And so my watch begins

Quello che accade in Turchia in questi giorni dimostra, mi pare, che la realtà è sempre molto complessa ed insieme tragicamente semplice.

È complessa perché è vero, ma non del tutto, che si affrontano una visione autoritaria della società, da un lato, e la difesa di una democrazia laica e del diritto di dissenso, dall’altro; non è del tutto vero perché è invece vero, ma non del tutto, che proprio l’attuale premier Erdogan ha incarnato il motore principale, se non il primo, della democratizzazione della Turchia dopo decenni in cui il protagonismo e la violenza dei militari avevano ridotto la politica a poco più di uno strumento nelle mani dell’esercito, svuotando in buona parte di ogni senso le elezioni e la stessa macchina democratica; così come quest’ultima affermazione non è del tutto vera perché è invece probabile che le aperture democratiche di Erdogan sono servite in buona parte a guadagnargli quel credito e quella libertà di manovra che ha poi sfruttato per mettere nell’angolo i rivali “laici” e instaurare quel sistema di potere contro cui si manifesta oggi a Istanbul e altrove.

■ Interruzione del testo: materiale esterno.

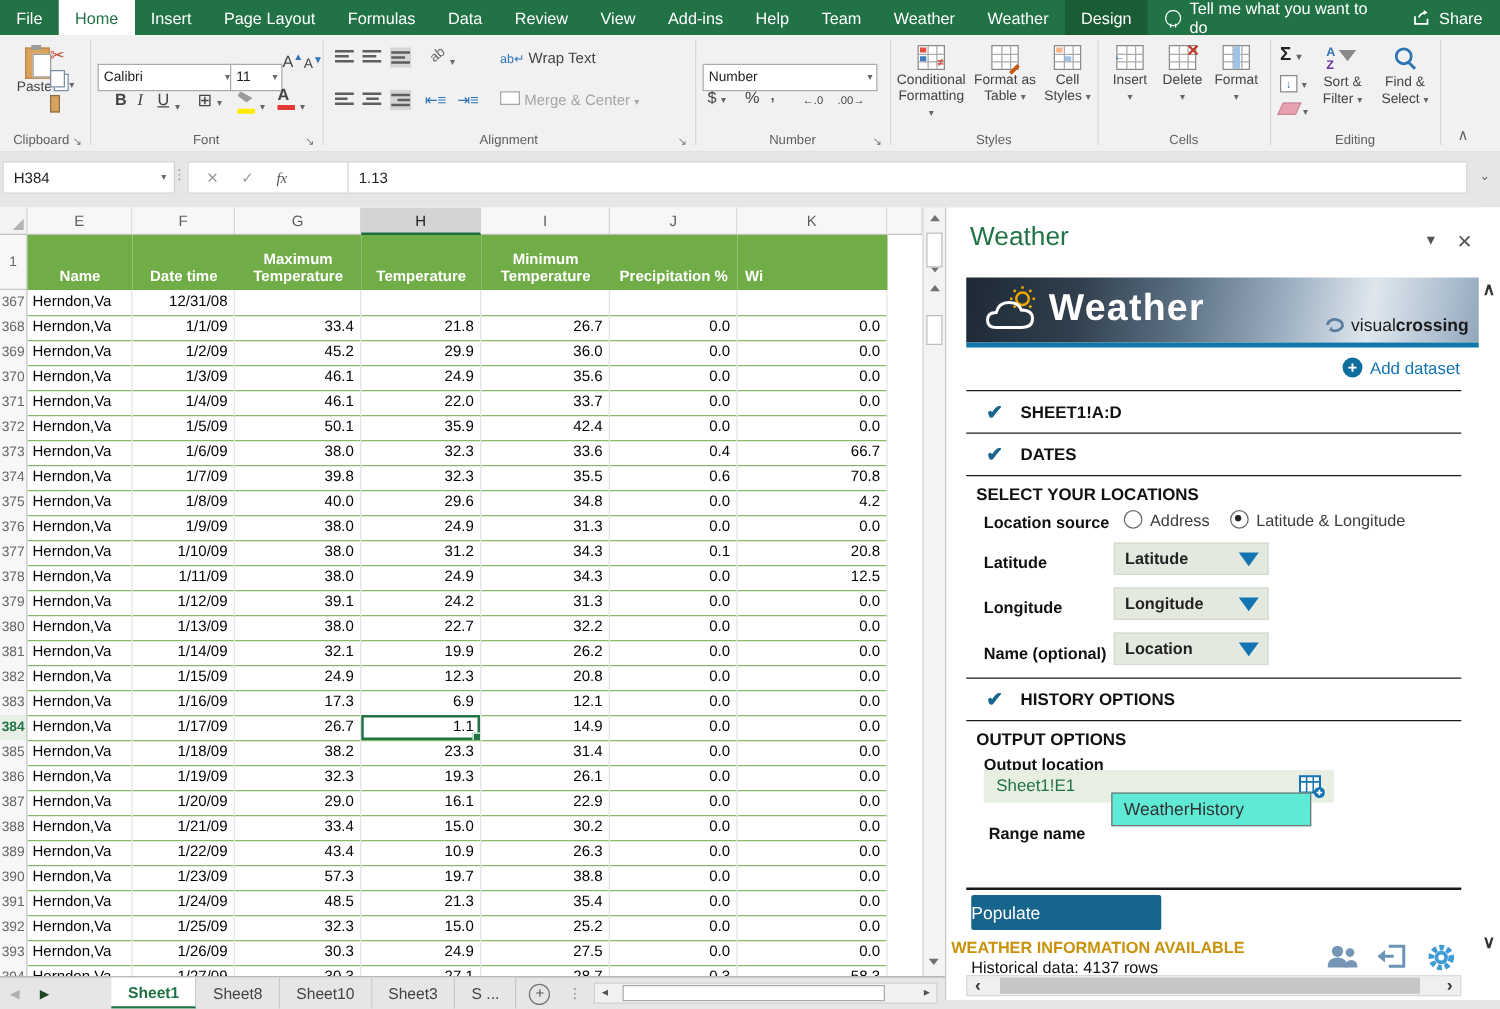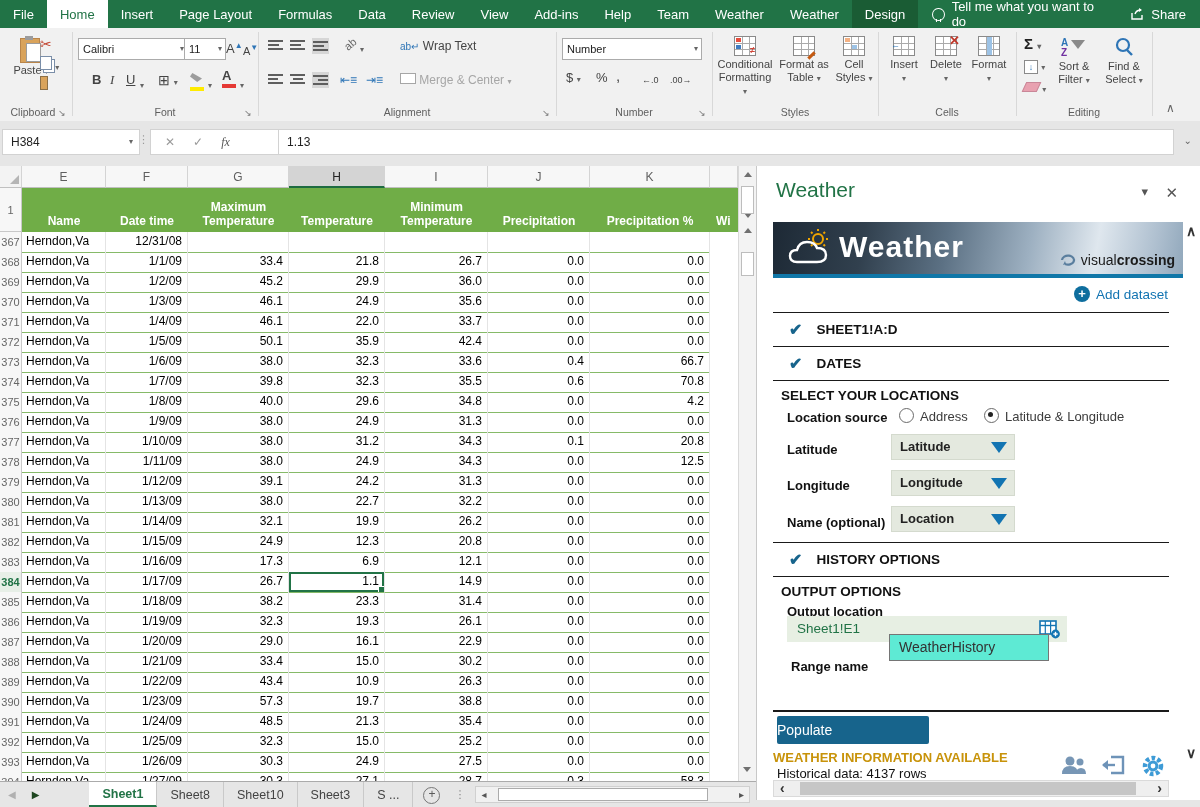--- a/index.html
+++ b/index.html
@@ -11,21 +11,21 @@
   .rtab.contextual{background:#1A5C34;}
   #tellme{display:flex;align-items:center;gap:7px;padding:0 14px;}
   #share{margin-left:auto;display:flex;align-items:center;gap:6px;padding:0 14px;}
   .bulb{width:11px;height:11px;border:1.5px solid #fff;border-radius:50%;position:relative;}
   .bulb:after{content:"";position:absolute;left:3px;top:10px;width:3px;height:3px;border-left:1.5px solid #fff;border-right:1.5px solid #fff;}
   
   #ribbon{position:absolute;left:0;top:28px;width:1200px;height:93px;background:#F1F1F1;border-bottom:1px solid #C8C6C4;font-size:11px;color:#333;}
   .gsep{position:absolute;top:4px;height:84px;width:1px;background:#D8D8D8;}
   .glabel{position:absolute;bottom:3px;font-size:10.5px;color:#5E5E5E;text-align:center;}
   .launch{position:absolute;bottom:3px;font-size:9px;color:#777;}
-  .combo{position:absolute;height:20px;background:#fff;border:1px solid #ABABAB;font-size:11px;color:#222;line-height:20px;padding:0 4px;}
+  .combo{position:absolute;height:20px;background:#fff;border:1px solid #ABABAB;font-size:11px;color:#222;line-height:20px;padding:0 4px;margin-top:13px;}
   .combo .car{position:absolute;right:3px;top:0;color:#666;font-size:8px;}
   .mini{position:absolute;font-size:12px;color:#444;line-height:16px;}
   .car{color:#666;font-size:8px;}
   .bigbtn{position:absolute;text-align:center;color:#444;font-size:11px;line-height:13px;}
   .bigbtn .bicon{display:block;margin:0 auto 2px;}
   .gridic{width:20px;height:18px;border:1px solid #8A8A8A;background:
     linear-gradient(#aaa,#aaa) 0 6px/100% 1px no-repeat,
     linear-gradient(#aaa,#aaa) 0 12px/100% 1px no-repeat,
     linear-gradient(#aaa,#aaa) 7px 0/1px 100% no-repeat,
     linear-gradient(#aaa,#aaa) 14px 0/1px 100% no-repeat,#fff;position:relative;}
@@ -83,21 +83,21 @@
   .checkrow b{font-size:13.5px;}
   .plabel{position:absolute;font-weight:bold;font-size:13px;color:#111;}
   .ddbox{position:absolute;width:124px;height:26px;background:#E4E9DF;border:1px solid #D4DACE;box-sizing:border-box;font-weight:bold;font-size:13px;line-height:24px;padding-left:8px;color:#222;}
   .ddtri{position:absolute;right:7px;top:7px;width:0;height:0;border-left:8px solid transparent;border-right:8px solid transparent;border-top:11px solid #1274B2;}
   .radio{display:inline-block;width:13px;height:13px;border:1px solid #6a6a6a;border-radius:50%;vertical-align:-2px;margin-right:6px;background:#fff;position:relative;}
   .radio.on:after{content:"";position:absolute;left:3px;top:3px;width:5px;height:5px;border-radius:50%;background:#222;}
   .rlabel{font-size:13px;color:#3c3c3c;}
   #outfield{position:absolute;left:30px;top:450px;width:280px;height:26px;background:#E7EFE3;font-size:13.5px;line-height:26px;padding-left:10px;color:#217346;box-sizing:border-box;}
   #rangeinput{position:absolute;left:132px;top:468px;width:160px;height:27px;border:1px solid #757575;background:#5eead4;font-size:14px;line-height:25px;padding-left:9px;color:#333;box-sizing:border-box;}
   #populate{position:absolute;left:20px;top:550px;width:152px;height:28px;background:#17648C;color:#fff;font-size:14px;line-height:28px;border-radius:2px;}
-  #infohead{position:absolute;left:16px;top:584px;color:#C8930A;font-weight:bold;font-size:13px;text-align:right;}
+  #infohead{position:absolute;left:4px;top:584px;color:#C8930A;font-weight:bold;font-size:13px;text-align:right;}
   #infotext{position:absolute;left:20px;top:600px;font-size:13px;color:#111;}
   .picon{position:absolute;top:588px;}
   #phscroll{position:absolute;left:16px;top:614px;width:396px;height:17px;background:#EFEFEF;border:1px solid #DADADA;box-sizing:border-box;}
   #phthumb{position:absolute;left:26px;top:1px;height:13px;width:336px;background:#C6C6C6;}
   .pchev{position:absolute;font-size:14px;font-weight:bold;color:#333;line-height:15px;}
   #pvscroll{position:absolute;right:0;top:0;width:17px;height:634px;background:#fff;}
   svg{display:block;}
 </style>
 </head>
 <body>
@@ -312,21 +312,20 @@
         <div class="c">K</div>
         <div class="c"></div>
       </div>
     <div id="ghdr" class="srow">
         <div class="rh">1</div>
         <div class="h">Name</div>
         <div class="h">Date time</div>
         <div class="h">Maximum Temperature</div>
         <div class="h">Temperature</div>
         <div class="h">Minimum Temperature</div>
-        <div class="h">Precipitation</div>
         <div class="h">Precipitation %</div>
         <div class="h wi">Wi</div>
       </div>
     <div id="rows">
         <div class="srow drow">
           <div class="rh">367</div>
           <div class="cell txt">Herndon,Va</div>
           <div class="cell num">12/31/08</div>
           <div class="cell num"></div>
           <div class="cell num"></div>

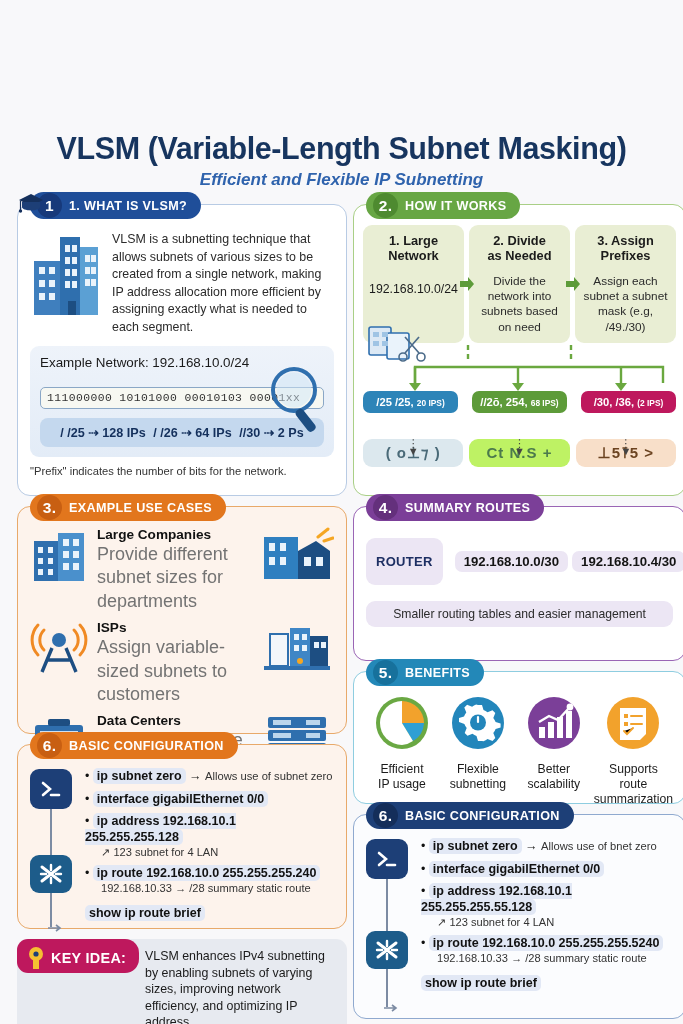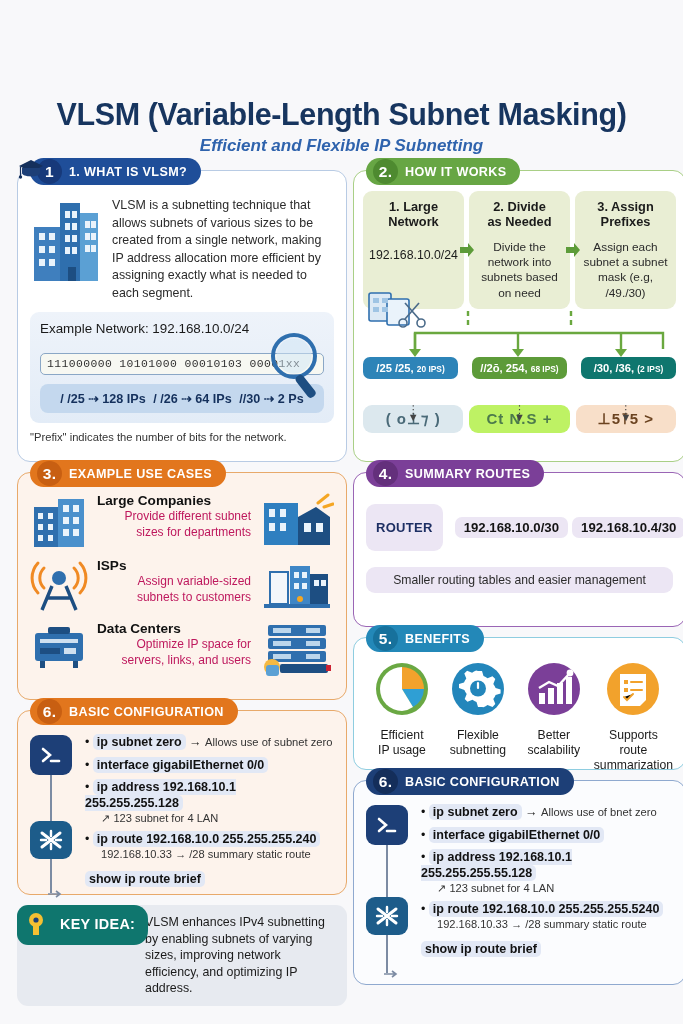--- a/index.html
+++ b/index.html
@@ -8,21 +8,21 @@
     background: #f8f8fa;
     font-family: "Liberation Sans", sans-serif;
     overflow: hidden;
   }
   .page { position: relative; width: 683px; height: 1024px; padding: 0 10px; }
 
   
   .title-wrap { text-align: center; padding-top: 98px; }
   .title {
     font-size: 30.5px; font-weight: bold; color: #17355f;
-    letter-spacing: -0.4px; line-height: 1.05;
+    letter-spacing: -0.4px; line-height: 1.05; margin-top: 34px;
   }
   .subtitle {
     font-size: 17px; font-style: italic; color: #2f63ad;
     margin-top: 6px; font-weight: 600;
   }
 
   
   .grid { position: relative; margin-top: 14px; }
   .col-l { position: absolute; left: 7px;  width: 330px; }
   .col-r { position: absolute; left: 343px; width: 333px; }
@@ -93,36 +93,36 @@
   .step h4 { font-size: 12.8px; font-weight: bold; color: #1b1b1b; line-height: 1.2; }
   .step p  { font-size: 11.8px; color: #2b2b2b; line-height: 1.3; margin-top: 10px; }
   .step .ip { font-size: 12.3px; font-weight: normal; color: #1b1b1b; margin-top: 18px; }
   .gar { position: absolute; top: 50%; right: -10px; transform: translateY(-50%); z-index:3; }
   .flow { position: relative; height: 46px; margin-top: 2px; }
   .subnets { display: flex; gap: 14px; }
   .sub { flex: 1; border-radius: 7px; color: #fff; padding: 5px 3px;
          font-size: 11.2px; font-weight: bold; text-align: center; white-space: nowrap; }
   .sub.b { background: #2d84b8; }
   .sub.g { background: #5d9b39; }
-  .sub.o { background: #0f766e; }
+  .sub.o { background: #be185d; }
   .sub small { font-size: 8.4px; font-weight: bold; }
   .glyphs { display: flex; gap: 6px; margin-top: 14px; }
   .gl { flex: 1; border-radius: 9px; padding: 5px 3px; text-align: center;
         font-size: 15px; font-weight: bold; letter-spacing: 1px; }
   .gl.b { background: #dce8ee; color: #4a6a78; }
   .gl.g { background: #bef264; color: #4c7a4c; }
   .gl.o { background: #f8dfc9; color: #6b4320; }
   .dots { position: absolute; width: 100%; display: flex; gap: 6px; }
   .dot-col { flex: 1; text-align: center; color: #444; font-size: 11px; line-height: .7; }
 
   
   .uc { display: flex; align-items: flex-start; gap: 9px; margin-bottom: 7px; }
   .uc-txt { flex: 1; }
   .uc h4 { font-size: 13.6px; font-weight: bold; color: #111; }
-  .uc p  { font-size: 12px; color: #be185d; line-height: 1.3; margin-top: 1px; text-align: right; }
+  .uc p  { font-size: 18px; color: #737373; line-height: 1.3; margin-top: 1px; }
 
   
   .sr { display: flex; align-items: center; gap: 6px; }
   .router-pill { background: #ece6f4; border-radius: 9px; padding: 16px 10px;
                  font-size: 13px; font-weight: bold; color: #1d2f63; letter-spacing: .3px; }
   .routes { display: flex; flex-direction: row; gap: 4px; }
   .route { background: #ece6f4; border-radius: 7px; padding: 3px 9px;
            font-size: 13.2px; font-weight: bold; color: #141414; white-space: nowrap; }
   .sr-note { margin-top: 8px; background: #ece6f4; border-radius: 9px;
              text-align: center; font-size: 12.2px; color: #2b2b2b; padding: 6px; }
@@ -143,23 +143,23 @@
   .cfg-lines { flex: 1; }
   .cl { font-size: 12.5px; color: #111; margin-bottom: 7px; line-height: 1.25; }
   .cl .cmd { font-weight: bold; }
   .cl .exp { font-size: 11.2px; font-weight: normal; color: #333; }
   .cl .sub2 { display: block; font-size: 11.1px; margin-left: 16px; color: #333; }
   .hl { background: #e2e8f5; border-radius: 5px; padding: 1px 4px; }
 
   
   .key { position: relative; background: #e7eaf0; border-radius: 11px;
          padding: 9px 10px 9px 128px; min-height: 78px; }
-  .key-tag { position: absolute; left: 0; top: 0; background: #0f766e;
-             border-radius: 11px 14px 14px 11px; padding: 7px 13px 9px 9px;
-             display: flex; align-items: center; gap: 14px; }
+  .key-tag { position: absolute; left: 0; top: 0; background: #be185d;
+             border-radius: 11px 14px 14px 11px; padding: 7px 13px 3px 9px;
+             display: flex; align-items: center; gap: 5px; }
   .key-tag span { color: #fff; font-size: 14.4px; font-weight: bold; letter-spacing: .3px; }
   .key p { font-size: 12.4px; color: #1b1b1b; line-height: 1.33; }
 </style>
 </head>
 <body>
 
 <div class="page">
 
   <div class="title-wrap">
     <div class="title">VLSM (Variable-Length Subnet Masking)</div>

D’altra parte, se è indubbia la strumentalità di molte mosse di Erdogan e del suo partito, pure gli restano meriti indiscussi, come quello di aver dichiarato per primo che esistono e possono esistere anche turchi non musulmani – il che, nel laicismo di Stato ataturkiano, non era mai stato ammesso (nei due sensi del termine)… Insomma, si potrebbe andare avanti a lungo a forza di affermazioni e controaffermazioni. Mi pare che un buon punto di vista sulla situazione turca sia leggibile qui (grazie a Luca Deruda per la segnalazione).

Scrivevo però all’inizio che la realtà è anche tragicamente semplice: e la realtà è appunto che ha ragione chi disse che la democrazia non è un obiettivo raggiungibile o trattenibile, ma è sempre un percorso, e che il prezzo che questa presenta è l’eterna vigilanza, anche e soprattutto contro le sue stesse perversioni (giacché non è sempre agevole notare o accettare le derive autoritarie di un regime investito della sovranità popolare, e magari ancora visto con favore da una maggioranza della popolazione).

Quello che posso fare, personalmente, è augurare ogni bene e ringraziare i guardiani turchi della democrazia: perché credo che anche la consapevolezza e la dignità siano contagiose, e mi pare che il loro esempio abbia molto da insegnare anche al di fuori dei confini della repubblica di Turchia.